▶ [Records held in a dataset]
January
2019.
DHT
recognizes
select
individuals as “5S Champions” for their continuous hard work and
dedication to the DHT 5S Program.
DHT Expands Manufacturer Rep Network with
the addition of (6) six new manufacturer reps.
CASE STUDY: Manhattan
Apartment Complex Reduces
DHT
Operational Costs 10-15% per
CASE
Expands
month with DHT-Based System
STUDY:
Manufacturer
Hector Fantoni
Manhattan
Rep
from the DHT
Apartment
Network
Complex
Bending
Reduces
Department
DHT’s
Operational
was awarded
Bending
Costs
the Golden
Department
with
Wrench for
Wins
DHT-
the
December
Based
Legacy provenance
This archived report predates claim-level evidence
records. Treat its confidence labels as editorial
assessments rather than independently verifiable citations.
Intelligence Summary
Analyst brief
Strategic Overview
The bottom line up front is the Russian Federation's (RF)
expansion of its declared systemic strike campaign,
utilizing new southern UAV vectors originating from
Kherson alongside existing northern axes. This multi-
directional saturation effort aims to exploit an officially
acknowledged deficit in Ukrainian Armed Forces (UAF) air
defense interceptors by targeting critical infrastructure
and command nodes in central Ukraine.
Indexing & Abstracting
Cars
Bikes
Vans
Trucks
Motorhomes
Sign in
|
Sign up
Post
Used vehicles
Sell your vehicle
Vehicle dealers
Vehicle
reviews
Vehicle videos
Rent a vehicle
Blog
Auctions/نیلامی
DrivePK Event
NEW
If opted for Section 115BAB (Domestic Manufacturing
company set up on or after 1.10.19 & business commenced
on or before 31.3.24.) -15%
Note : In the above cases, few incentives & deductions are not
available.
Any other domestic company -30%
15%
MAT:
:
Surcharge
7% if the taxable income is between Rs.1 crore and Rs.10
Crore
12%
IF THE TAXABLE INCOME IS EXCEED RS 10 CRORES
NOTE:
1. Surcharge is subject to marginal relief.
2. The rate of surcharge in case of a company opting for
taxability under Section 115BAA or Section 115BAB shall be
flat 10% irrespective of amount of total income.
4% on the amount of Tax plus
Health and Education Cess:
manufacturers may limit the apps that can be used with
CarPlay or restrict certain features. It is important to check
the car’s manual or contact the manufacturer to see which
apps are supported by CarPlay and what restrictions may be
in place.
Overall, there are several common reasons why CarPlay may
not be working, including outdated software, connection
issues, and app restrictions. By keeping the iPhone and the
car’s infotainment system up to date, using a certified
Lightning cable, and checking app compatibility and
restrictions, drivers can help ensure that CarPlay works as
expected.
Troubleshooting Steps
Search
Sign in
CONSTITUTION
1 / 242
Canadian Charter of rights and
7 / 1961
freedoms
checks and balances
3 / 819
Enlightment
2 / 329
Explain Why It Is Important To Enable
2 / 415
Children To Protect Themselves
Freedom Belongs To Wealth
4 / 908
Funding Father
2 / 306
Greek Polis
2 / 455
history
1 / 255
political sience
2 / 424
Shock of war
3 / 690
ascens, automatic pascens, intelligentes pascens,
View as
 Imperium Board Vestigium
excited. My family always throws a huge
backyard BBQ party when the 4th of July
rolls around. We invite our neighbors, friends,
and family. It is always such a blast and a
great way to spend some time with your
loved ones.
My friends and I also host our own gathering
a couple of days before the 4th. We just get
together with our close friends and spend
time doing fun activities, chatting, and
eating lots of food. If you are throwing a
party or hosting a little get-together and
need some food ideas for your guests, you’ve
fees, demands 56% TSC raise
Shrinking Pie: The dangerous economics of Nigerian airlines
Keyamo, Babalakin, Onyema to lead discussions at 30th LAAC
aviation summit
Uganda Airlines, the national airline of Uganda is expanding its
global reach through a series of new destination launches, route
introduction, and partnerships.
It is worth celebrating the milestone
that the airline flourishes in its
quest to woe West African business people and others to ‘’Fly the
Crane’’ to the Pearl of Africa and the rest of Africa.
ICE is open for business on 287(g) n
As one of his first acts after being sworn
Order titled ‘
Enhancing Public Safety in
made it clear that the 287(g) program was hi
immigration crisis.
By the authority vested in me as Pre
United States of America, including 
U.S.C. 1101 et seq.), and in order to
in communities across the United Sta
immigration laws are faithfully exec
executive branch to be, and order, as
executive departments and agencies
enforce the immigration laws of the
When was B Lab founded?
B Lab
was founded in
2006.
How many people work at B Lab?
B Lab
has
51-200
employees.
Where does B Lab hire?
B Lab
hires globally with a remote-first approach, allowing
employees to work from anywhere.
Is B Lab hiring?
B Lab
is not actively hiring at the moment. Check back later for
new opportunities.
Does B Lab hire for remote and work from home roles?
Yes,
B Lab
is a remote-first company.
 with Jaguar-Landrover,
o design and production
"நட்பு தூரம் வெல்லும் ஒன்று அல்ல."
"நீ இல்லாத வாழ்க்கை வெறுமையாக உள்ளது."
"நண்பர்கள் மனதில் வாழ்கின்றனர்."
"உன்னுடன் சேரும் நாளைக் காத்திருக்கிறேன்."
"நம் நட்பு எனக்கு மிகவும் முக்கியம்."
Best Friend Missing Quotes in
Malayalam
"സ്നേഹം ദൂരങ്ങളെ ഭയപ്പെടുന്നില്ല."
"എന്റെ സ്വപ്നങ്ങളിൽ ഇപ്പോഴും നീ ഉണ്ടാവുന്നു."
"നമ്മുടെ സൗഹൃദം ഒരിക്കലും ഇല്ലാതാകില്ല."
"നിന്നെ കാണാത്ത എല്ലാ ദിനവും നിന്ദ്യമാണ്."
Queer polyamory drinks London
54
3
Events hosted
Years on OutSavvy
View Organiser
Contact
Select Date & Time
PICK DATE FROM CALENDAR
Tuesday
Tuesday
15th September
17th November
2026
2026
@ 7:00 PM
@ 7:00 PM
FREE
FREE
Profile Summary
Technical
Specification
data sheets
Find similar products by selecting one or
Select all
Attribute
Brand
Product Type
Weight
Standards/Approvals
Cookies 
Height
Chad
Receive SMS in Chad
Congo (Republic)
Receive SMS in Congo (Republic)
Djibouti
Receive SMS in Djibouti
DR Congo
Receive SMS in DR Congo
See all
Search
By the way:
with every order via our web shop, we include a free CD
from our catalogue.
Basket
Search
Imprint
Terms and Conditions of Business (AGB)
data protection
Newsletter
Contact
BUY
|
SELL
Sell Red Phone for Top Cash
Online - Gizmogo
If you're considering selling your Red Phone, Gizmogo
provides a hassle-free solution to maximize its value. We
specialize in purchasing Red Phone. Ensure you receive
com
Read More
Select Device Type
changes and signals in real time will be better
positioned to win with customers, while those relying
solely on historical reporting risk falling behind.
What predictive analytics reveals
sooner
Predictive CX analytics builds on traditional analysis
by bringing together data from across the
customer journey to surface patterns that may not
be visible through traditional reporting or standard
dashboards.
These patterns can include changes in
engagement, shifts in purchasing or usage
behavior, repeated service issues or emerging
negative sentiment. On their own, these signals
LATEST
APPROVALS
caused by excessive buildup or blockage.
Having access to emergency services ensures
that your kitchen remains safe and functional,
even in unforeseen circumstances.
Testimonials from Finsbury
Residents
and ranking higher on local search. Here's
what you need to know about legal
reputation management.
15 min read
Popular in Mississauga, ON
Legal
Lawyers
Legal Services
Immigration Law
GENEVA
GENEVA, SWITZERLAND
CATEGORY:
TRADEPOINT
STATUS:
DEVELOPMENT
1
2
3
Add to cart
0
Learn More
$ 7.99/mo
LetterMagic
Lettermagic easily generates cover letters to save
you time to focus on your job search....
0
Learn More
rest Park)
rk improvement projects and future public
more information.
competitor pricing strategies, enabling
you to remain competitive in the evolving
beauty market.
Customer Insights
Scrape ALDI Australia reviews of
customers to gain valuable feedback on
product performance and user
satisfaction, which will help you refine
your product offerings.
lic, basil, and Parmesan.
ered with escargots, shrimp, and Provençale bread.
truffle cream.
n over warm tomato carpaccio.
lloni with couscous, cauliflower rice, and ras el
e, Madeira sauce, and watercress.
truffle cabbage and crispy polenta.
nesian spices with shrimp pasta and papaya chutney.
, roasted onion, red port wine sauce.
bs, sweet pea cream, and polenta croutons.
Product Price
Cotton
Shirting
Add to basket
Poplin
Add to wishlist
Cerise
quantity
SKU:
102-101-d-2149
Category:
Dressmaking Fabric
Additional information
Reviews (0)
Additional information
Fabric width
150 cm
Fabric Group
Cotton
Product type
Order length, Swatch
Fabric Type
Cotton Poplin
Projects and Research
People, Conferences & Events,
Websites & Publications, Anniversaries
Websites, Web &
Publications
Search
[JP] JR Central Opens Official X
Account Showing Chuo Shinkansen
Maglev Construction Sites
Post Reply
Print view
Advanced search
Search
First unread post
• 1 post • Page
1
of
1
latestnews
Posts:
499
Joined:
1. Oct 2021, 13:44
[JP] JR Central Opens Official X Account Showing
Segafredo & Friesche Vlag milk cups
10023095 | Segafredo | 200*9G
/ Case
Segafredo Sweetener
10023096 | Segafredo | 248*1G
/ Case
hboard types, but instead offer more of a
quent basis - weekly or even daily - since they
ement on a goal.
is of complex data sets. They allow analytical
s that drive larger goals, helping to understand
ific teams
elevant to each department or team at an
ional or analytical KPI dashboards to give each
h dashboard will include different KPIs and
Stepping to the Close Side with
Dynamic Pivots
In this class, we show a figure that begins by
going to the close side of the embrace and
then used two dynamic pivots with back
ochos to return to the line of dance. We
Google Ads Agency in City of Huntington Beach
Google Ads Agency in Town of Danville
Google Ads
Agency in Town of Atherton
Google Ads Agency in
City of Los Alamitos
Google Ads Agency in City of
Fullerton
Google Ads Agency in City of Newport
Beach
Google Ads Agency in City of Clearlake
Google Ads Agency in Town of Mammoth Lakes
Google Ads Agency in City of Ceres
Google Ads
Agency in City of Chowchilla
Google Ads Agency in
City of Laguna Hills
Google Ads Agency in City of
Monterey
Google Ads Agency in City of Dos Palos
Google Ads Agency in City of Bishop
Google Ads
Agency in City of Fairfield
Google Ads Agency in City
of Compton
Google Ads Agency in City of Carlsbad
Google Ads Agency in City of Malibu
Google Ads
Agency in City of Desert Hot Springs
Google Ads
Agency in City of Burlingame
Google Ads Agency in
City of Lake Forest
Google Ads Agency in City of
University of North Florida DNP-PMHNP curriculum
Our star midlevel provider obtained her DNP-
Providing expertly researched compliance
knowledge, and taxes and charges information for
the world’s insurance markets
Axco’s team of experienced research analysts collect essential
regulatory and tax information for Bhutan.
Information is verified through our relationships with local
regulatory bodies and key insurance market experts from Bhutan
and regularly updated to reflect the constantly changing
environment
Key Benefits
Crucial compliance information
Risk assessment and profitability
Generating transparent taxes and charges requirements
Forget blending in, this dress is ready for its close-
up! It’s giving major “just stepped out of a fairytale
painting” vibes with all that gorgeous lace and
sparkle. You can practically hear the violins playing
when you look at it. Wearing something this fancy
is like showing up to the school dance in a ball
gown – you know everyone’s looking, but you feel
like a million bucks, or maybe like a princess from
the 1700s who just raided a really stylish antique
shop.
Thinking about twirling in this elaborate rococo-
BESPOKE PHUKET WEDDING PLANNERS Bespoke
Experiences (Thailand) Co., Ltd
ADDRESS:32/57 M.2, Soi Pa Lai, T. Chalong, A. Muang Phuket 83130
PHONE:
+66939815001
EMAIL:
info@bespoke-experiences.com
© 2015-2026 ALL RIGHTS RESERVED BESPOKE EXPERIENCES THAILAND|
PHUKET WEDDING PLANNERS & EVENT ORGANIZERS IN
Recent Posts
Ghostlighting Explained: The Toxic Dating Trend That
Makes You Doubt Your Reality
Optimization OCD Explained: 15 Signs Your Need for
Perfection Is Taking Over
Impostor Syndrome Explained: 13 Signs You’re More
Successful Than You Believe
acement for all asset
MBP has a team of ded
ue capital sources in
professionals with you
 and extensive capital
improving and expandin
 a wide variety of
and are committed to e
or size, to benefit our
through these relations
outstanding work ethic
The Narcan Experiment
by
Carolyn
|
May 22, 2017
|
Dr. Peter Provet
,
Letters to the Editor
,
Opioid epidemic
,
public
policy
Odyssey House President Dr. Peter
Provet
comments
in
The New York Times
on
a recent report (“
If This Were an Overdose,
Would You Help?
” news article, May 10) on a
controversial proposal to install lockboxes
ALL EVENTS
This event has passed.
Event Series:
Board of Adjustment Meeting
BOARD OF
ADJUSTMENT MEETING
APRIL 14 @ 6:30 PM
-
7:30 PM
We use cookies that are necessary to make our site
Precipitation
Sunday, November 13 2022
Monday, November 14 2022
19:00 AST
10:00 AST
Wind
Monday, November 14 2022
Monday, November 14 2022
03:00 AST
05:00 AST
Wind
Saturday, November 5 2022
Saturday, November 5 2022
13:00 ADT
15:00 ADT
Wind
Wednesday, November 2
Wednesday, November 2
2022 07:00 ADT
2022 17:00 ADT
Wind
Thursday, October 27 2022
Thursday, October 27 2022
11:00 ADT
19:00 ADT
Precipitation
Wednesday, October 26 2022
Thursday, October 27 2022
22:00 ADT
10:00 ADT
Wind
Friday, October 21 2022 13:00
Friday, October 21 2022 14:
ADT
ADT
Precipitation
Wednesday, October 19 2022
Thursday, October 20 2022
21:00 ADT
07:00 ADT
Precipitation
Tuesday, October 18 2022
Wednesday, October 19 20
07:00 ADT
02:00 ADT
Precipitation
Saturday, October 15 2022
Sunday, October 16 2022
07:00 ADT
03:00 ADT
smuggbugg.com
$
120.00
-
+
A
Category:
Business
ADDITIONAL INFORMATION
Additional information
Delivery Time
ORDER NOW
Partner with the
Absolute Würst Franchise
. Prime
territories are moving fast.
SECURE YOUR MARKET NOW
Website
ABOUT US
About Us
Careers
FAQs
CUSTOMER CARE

▶ [Task details]
Repeat the rows word for word, beginning with the very first line and stopping after the line that contains "The bottom line".

▶ [Output for this exercise]
January
2019.
DHT
recognizes
select
individuals as “5S Champions” for their continuous hard work and
dedication to the DHT 5S Program.
DHT Expands Manufacturer Rep Network with
the addition of (6) six new manufacturer reps.
CASE STUDY: Manhattan
Apartment Complex Reduces
DHT
Operational Costs 10-15% per
CASE
Expands
month with DHT-Based System
STUDY:
Manufacturer
Hector Fantoni
Manhattan
Rep
from the DHT
Apartment
Network
Complex
Bending
Reduces
Department
DHT’s
Operational
was awarded
Bending
Costs
the Golden
Department
with
Wrench for
Wins
DHT-
the
December
Based
Legacy provenance
This archived report predates claim-level evidence
records. Treat its confidence labels as editorial
assessments rather than independently verifiable citations.
Intelligence Summary
Analyst brief
Strategic Overview
The bottom line up front is the Russian Federation's (RF)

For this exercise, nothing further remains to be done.